In October of that year, they were placed on trial in federal court in
. “Why did you
do this?” said the prosecutor to Daniel Berrigan. “I did it,” he said, “because
I began to see the cost of being a Christian. When I saw the napalm kill
children, my senses were invaded; and I saw the power of death in the modern
At this point the judge interrupted: “Father Berrigan. This testimony is irrelevant. The war is not on trial, you are.” “Your Honor,” replied Daniel Berrigan, “I can only tell you what I see, and what I see is that right now we are standing before the living God.”
One of the attorneys said, “Mr. Berrigan, are you saying your religious convictions had something to do with this?” “Yes, yes, of course,” responded Berrigan, “my religious convictions had something to do with this. If it were not for my religious convictions, this would be eviscerated of meaning; and I should be committed for insanity.”
Another defendant, Mary Marlin, a nurse, stood up and said, “I did this because I have begun to see things as they are. This is what a Christian does when you see things.”
What do you see? And what do you do, when you begin to see things as they are?
Once we see Jesus’ vision of the kingdom of God, a vision of a world of grace and goodness, of peace and equality, of mutual sharing and caring, we can never again settle for a selfish religion of personal prosperity and success, or for politics that cater to the powerful and wealthy, or for a Christian faith that settles for the status quo and conforms to conventional wisdom.
The more we are drawn into the light of Christ, the more we see how our false attachments and group idolatries, our biases and prejudices blind us and bind us, and how often, in our captivity to blindness, we have been complicit in injustice.
While the capacity to see is a gift—the work of the Spirit—it is always a struggle that requires courage, faith, and risk on our part.
Thomas Merton said that whenever a new monk came to the monastery they held an entrance ritual. It had nothing to do with patting the new monk on the back and saying, “Welcome, brother. We are so glad to have you.”
Instead, they would form a circle around the new monk and the Abbot would say, “What are you seeking?” And the answer was not, “I seek a happy life, or I seek a fulfilled life, or freedom from my anxieties, or even union with God.” The answer was, “I seek mercy, mercy, mercy.”
Merton writes, “All of the monks would know that this mercy was to be achieved only in a struggle. In a struggle with blindness, the blindness in the world as it is, and the blindness in us. Those who give up the struggle,” says Merton, “are those who are truly blind.”

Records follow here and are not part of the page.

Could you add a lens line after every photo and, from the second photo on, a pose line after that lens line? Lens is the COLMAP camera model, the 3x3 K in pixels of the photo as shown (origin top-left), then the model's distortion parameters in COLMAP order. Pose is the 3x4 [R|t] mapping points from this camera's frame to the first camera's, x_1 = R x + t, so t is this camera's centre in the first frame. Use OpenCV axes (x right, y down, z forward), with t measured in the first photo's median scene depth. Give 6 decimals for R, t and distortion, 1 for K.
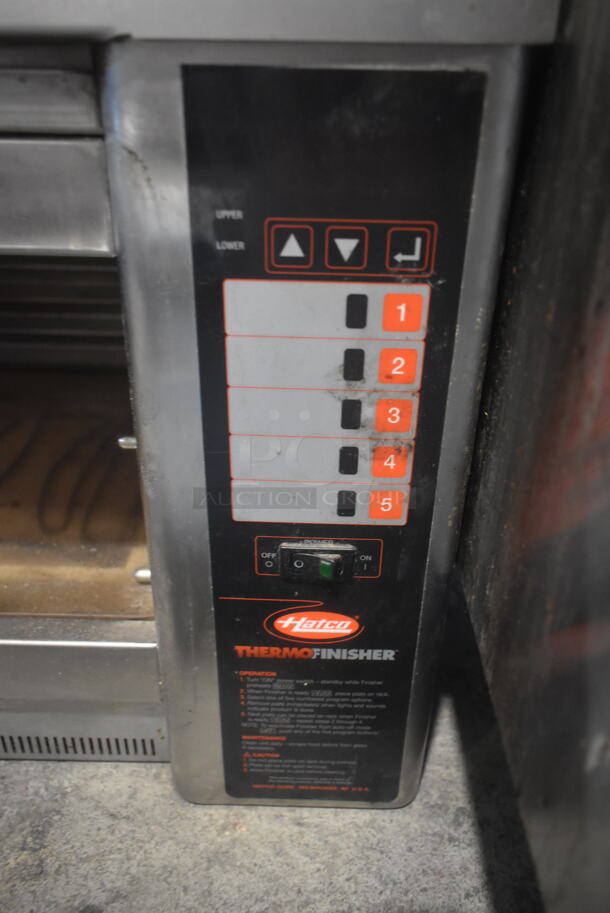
lens RADIAL K [[693.3, 0, 301.0], [0, 693.3, 462.6], [0, 0, 1]] dist [-0.020155, 0.014547]
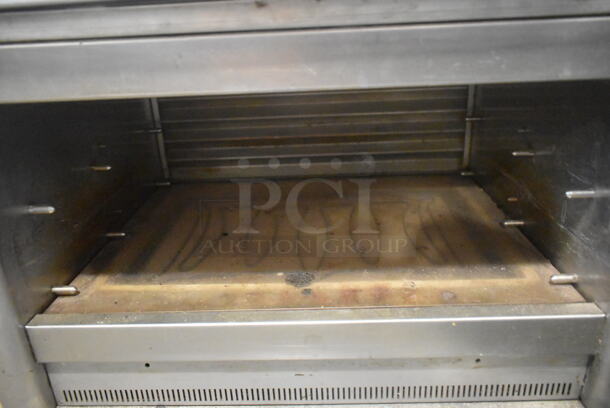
lens RADIAL K [[463.2, 0, 310.7], [0, 463.2, 198.8], [0, 0, 1]] dist [-0.020155, 0.014547]
pose [[0.997541, -0.055060, -0.043370, -1.005518], [0.049656, 0.991879, -0.117092, 0.097338], [0.049464, 0.114651, 0.992174, -0.180975]]
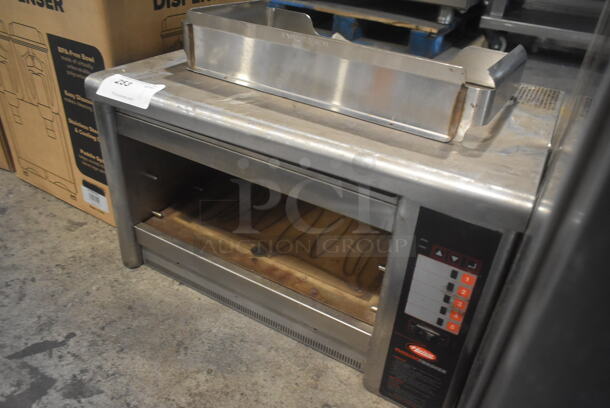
lens RADIAL K [[463.2, 0, 308.6], [0, 463.2, 203.9], [0, 0, 1]] dist [-0.020155, 0.014547]
pose [[0.874479, 0.290873, -0.388174, 0.195944], [-0.274175, 0.956558, 0.099123, -0.481474], [0.400144, 0.019747, 0.916240, -1.135309]]
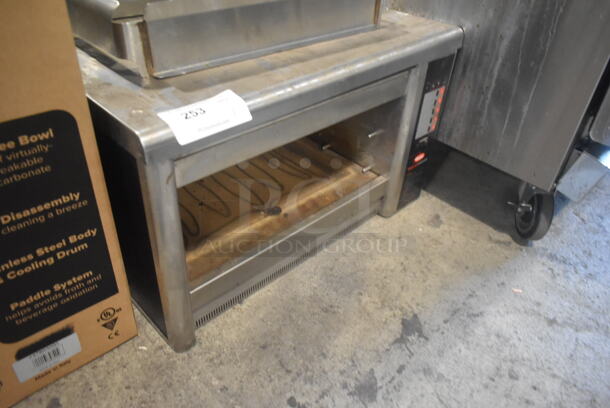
lens RADIAL K [[463.2, 0, 302.3], [0, 463.2, 202.1], [0, 0, 1]] dist [-0.020155, 0.014547]
pose [[0.709716, -0.401771, 0.578691, -2.720523], [0.302325, 0.915647, 0.264935, -0.617865], [-0.636320, -0.013077, 0.771315, -1.026293]]
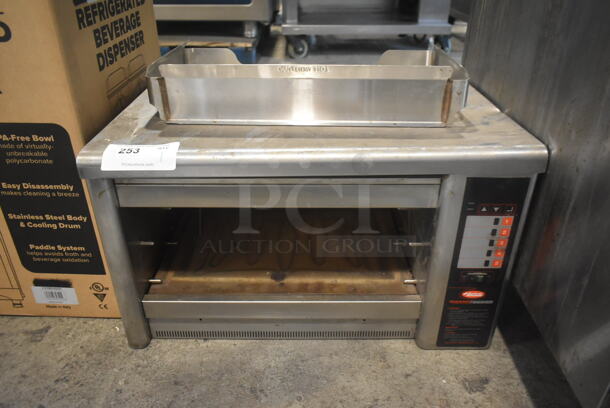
lens RADIAL K [[463.2, 0, 306.6], [0, 463.2, 203.2], [0, 0, 1]] dist [-0.020155, 0.014547]
pose [[0.999728, -0.023259, -0.001695, -0.925110], [0.023283, 0.999604, 0.015816, -0.340063], [0.001326, -0.015851, 0.999873, -1.593853]]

As the story of the blind man unfolds, the religious leaders grow in their hostility, while the man healed of his blindness grows in spiritual illumination and understanding.
Jesus’ commentary on the story is significant: “I came into this world for judgment so that those who do not see may see, and those who do see may become blind.”
Our testimony is never: “I once was blind, but now I see clearly.” No one sees clearly. We always see through a glass dimly. And it’s always a struggle.